According to BIMCO, 2016 was particularly harrowing for the dry bulk shipping industry. Early in the year, the Baltic Dry Index (BDI) — a key sector benchmark — hit an all-time low. Although the BDI recovered somewhat by the end of the year, BIMCO argues that “scrapping ships and refraining from building new ships is essential” if the shipping industry is to return to profitability by 2019. Even as shipbuilders continue to take new orders, BIMCO estimates that the industry needs to shed some 30 million dry weight tons (DWT) of shipping capacity.
“scrapping ships and refraining from building new ships is essential” if the shipping industry is to return to profitability by 2019 – BIMCO
Consolidation and Alliances: Good for Shipping Companies, Not So Good for Customers?
Shipping companies have long used alliances and consolidation (mergers and acquisitions) to fight overcapacity and preserve margins; in the current shipping environment, they’re shifting these tactics into overdrive. According to McKinsey, shippers “have not only reshuffled these alliances on a larger scale than ever before but also consolidated in an unprecedented flurry of deals” since 2014.
Consolidation and alliances create economies of scale that drives down shipping prices. That’s theoretically good for shipping customers, who are more than happy to pay less.
Consolidation and alliances create economies of scale that drives down shipping prices. That’s theoretically good for shipping customers . . .
However, per Supply Chain DIVE, lower prices accelerate the “commoditization” of shipping, wherein the level and type of services offered by major shipping lines converge and shipping customers are no longer able to differentiate meaningfully between each alliance or company’s offerings. Over the medium to long term, says Supply Chain DIVE, “when prices stabilize, all of the differentiation of product has been removed, and a majority of shipping lines have consolidated,” shippers may have no choice but to pay more for inferior service — think of the airline industry. Disturbingly, Supply Chain DIVE evokes OPEC, the quintessential commodity cartel, to underscore its point.
Commoditization: Bad for Shipping Companies Too?

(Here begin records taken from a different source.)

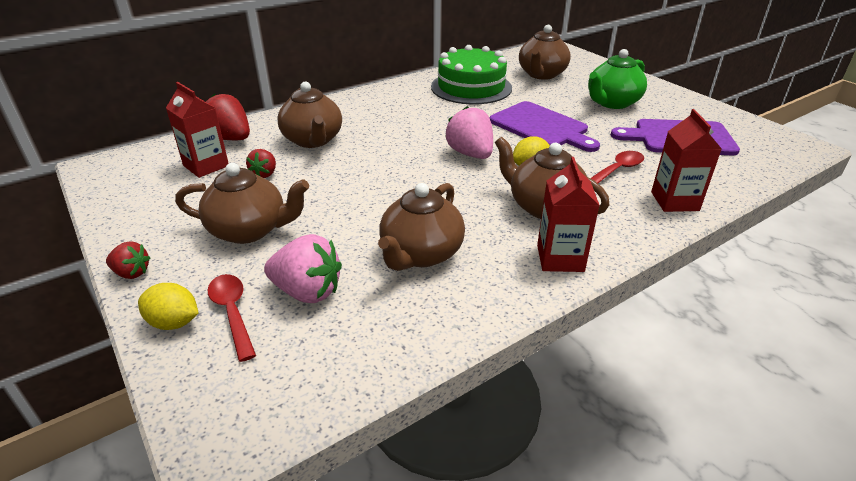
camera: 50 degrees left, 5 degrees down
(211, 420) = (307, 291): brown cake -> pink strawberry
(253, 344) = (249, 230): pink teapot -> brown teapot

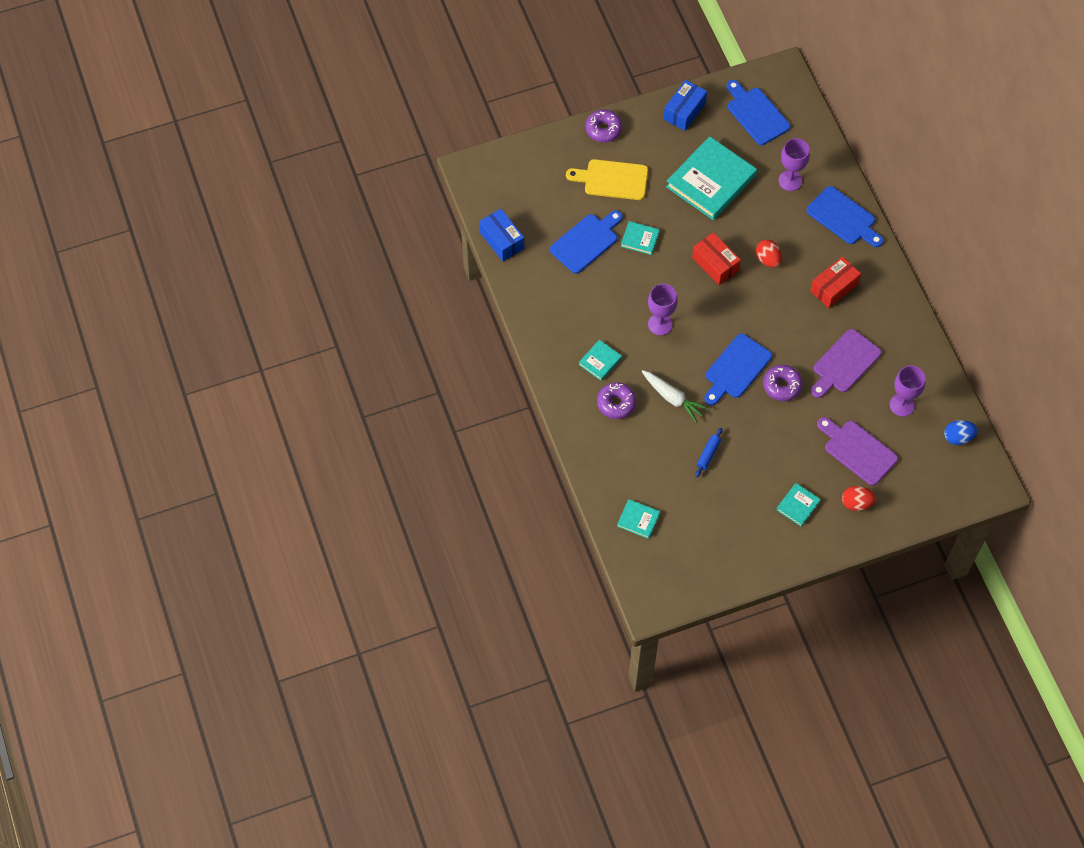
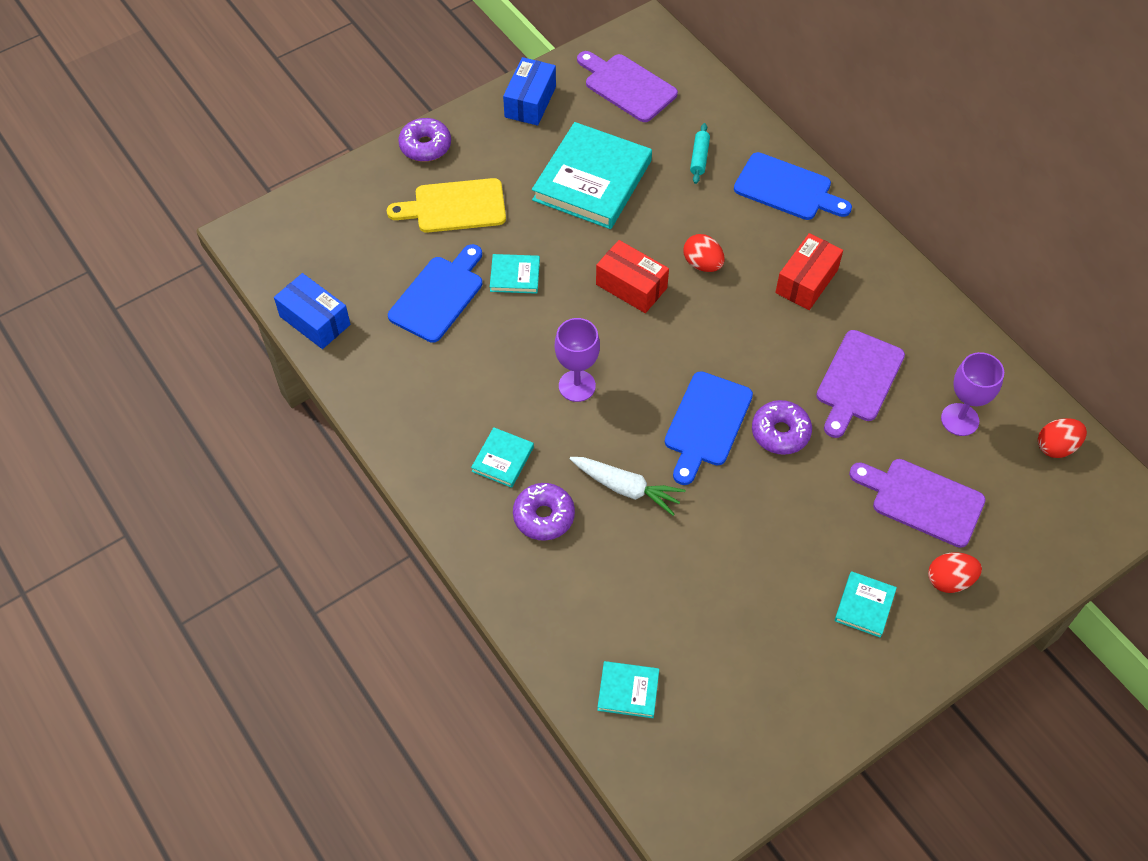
camera: 15 degrees left, 5 degrees down
(708, 454) = (705, 560): blue rolling pin -> none
(756, 114) = (627, 86): blue cutting board -> purple cutting board
(790, 181) = (699, 158): purple goblet -> turquoise rolling pin
(958, 437) = (1056, 447): blue egg -> red egg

There’s some reason to believe that this peril is overstated. McKinsey’s piece illuminates the “prisoner’s dilemma” that’s quickening the drive to commoditize: with fewer (but larger) players left in the global shipping space, each entity falls over itself to follow the other’s lead, creating a herd mentality characterized by an absence of rational decision-making.

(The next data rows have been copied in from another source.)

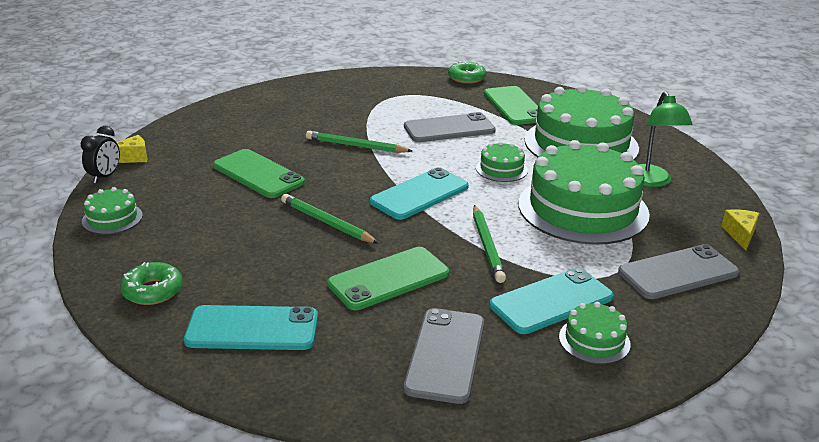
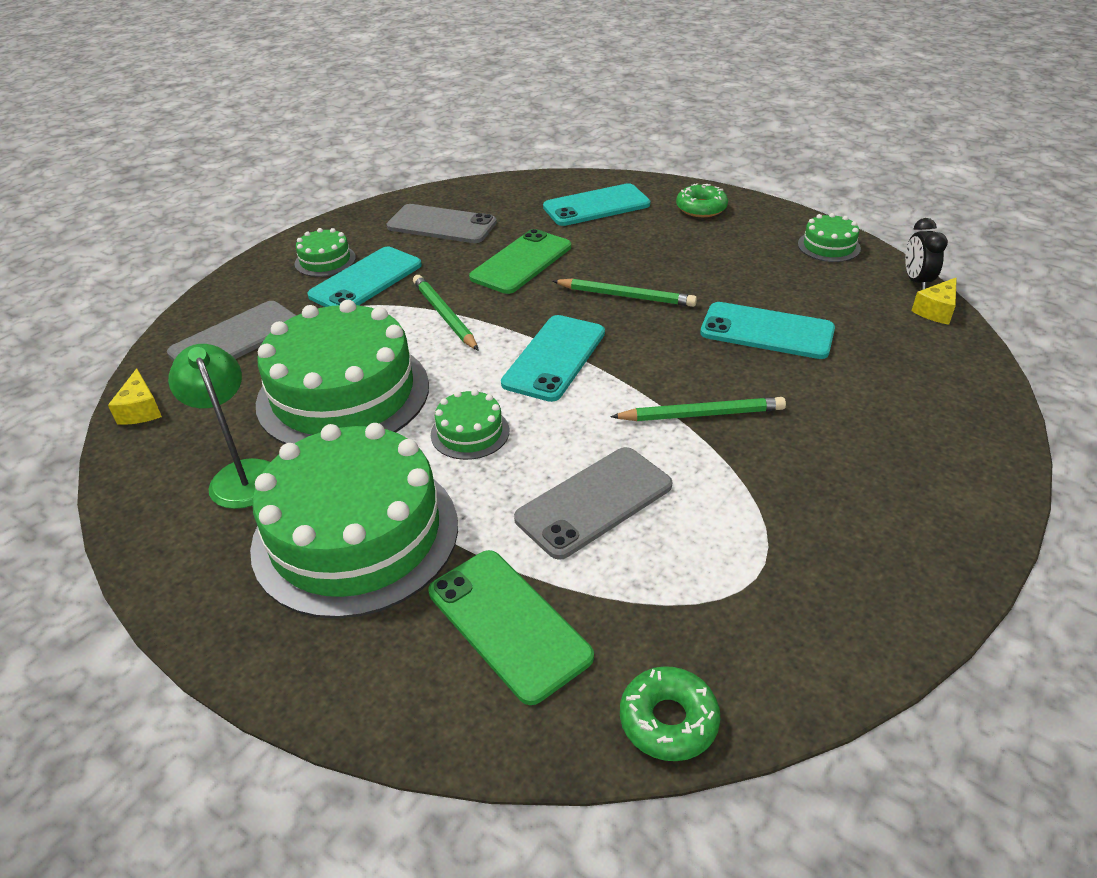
camera: 160 degrees right, 10 degrees up
(258, 174) = (767, 331): green phone -> turquoise phone
(445, 355) = (441, 225): grey phone -> grey phone turned 60 degrees counterclockwise

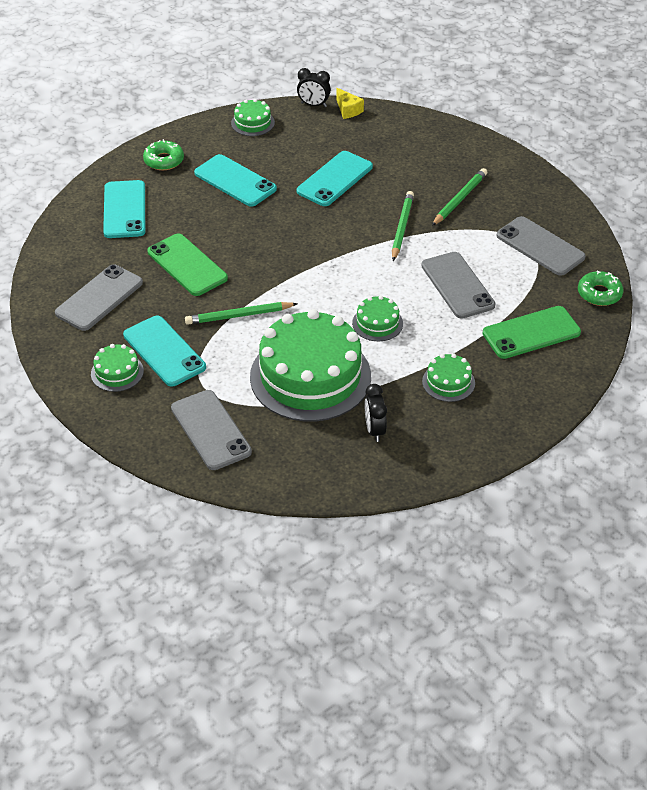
camera: 75 degrees left, 5 degrees up
(141, 410) = (280, 483): yellow cheese -> none
(241, 474) = (375, 430): green lamp -> black clock
(356, 534) = (448, 382): green cake -> green cake, size x0.43
(554, 358) = (318, 273): turquoise phone -> turquoise phone (235, 181)
(626, 296) = (263, 226): green pencil -> green pencil (460, 199)
(761, 595) = (540, 246): none -> grey phone

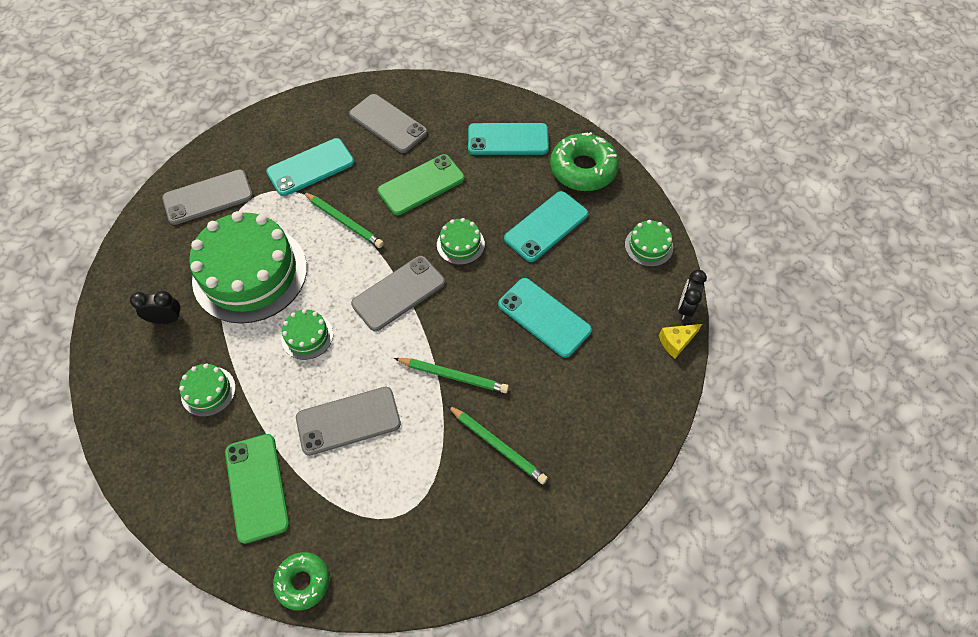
camera: 95 degrees right, 15 degrees up
(117, 372) = (293, 136): green cake -> green cake (460, 244)
(164, 160) = (583, 169): green donut -> green donut, size x1.66
(238, 315) = (344, 222): green pencil -> green pencil turned 135 degrees clockwise
(540, 246) = (399, 526): grey phone -> grey phone (398, 293)

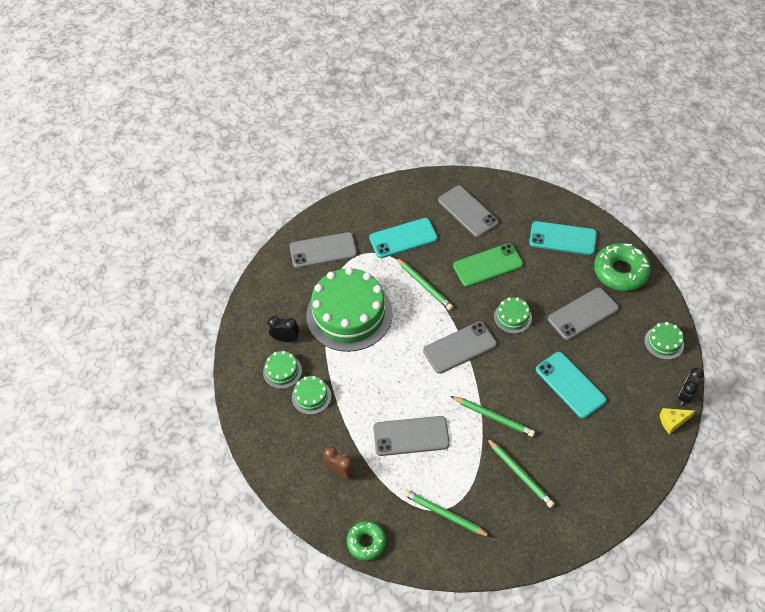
camera: 15 degrees right, 5 degrees down
(257, 487) = (340, 471): green phone -> brown clock
(307, 336) = (387, 368): green cake -> green cake (282, 371)
(405, 519) = (444, 514): none -> green pencil
(546, 226) = (583, 314): turquoise phone -> grey phone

In other words, as shipping conglomerates and alliances converge on a sub-optimal service portfolio that frustrates rank-and-file shippers, they actually lose competitive advantage over one another. Over time, that actually increases incentives for innovative shipping companies to find ways to buck the commoditization trend and offer premium service — even if that requires shippers to pay a small premium themselves.
The question is, which shipping firm or alliance will recognize this first? Or will it take a disruptive force to shake up the status quo?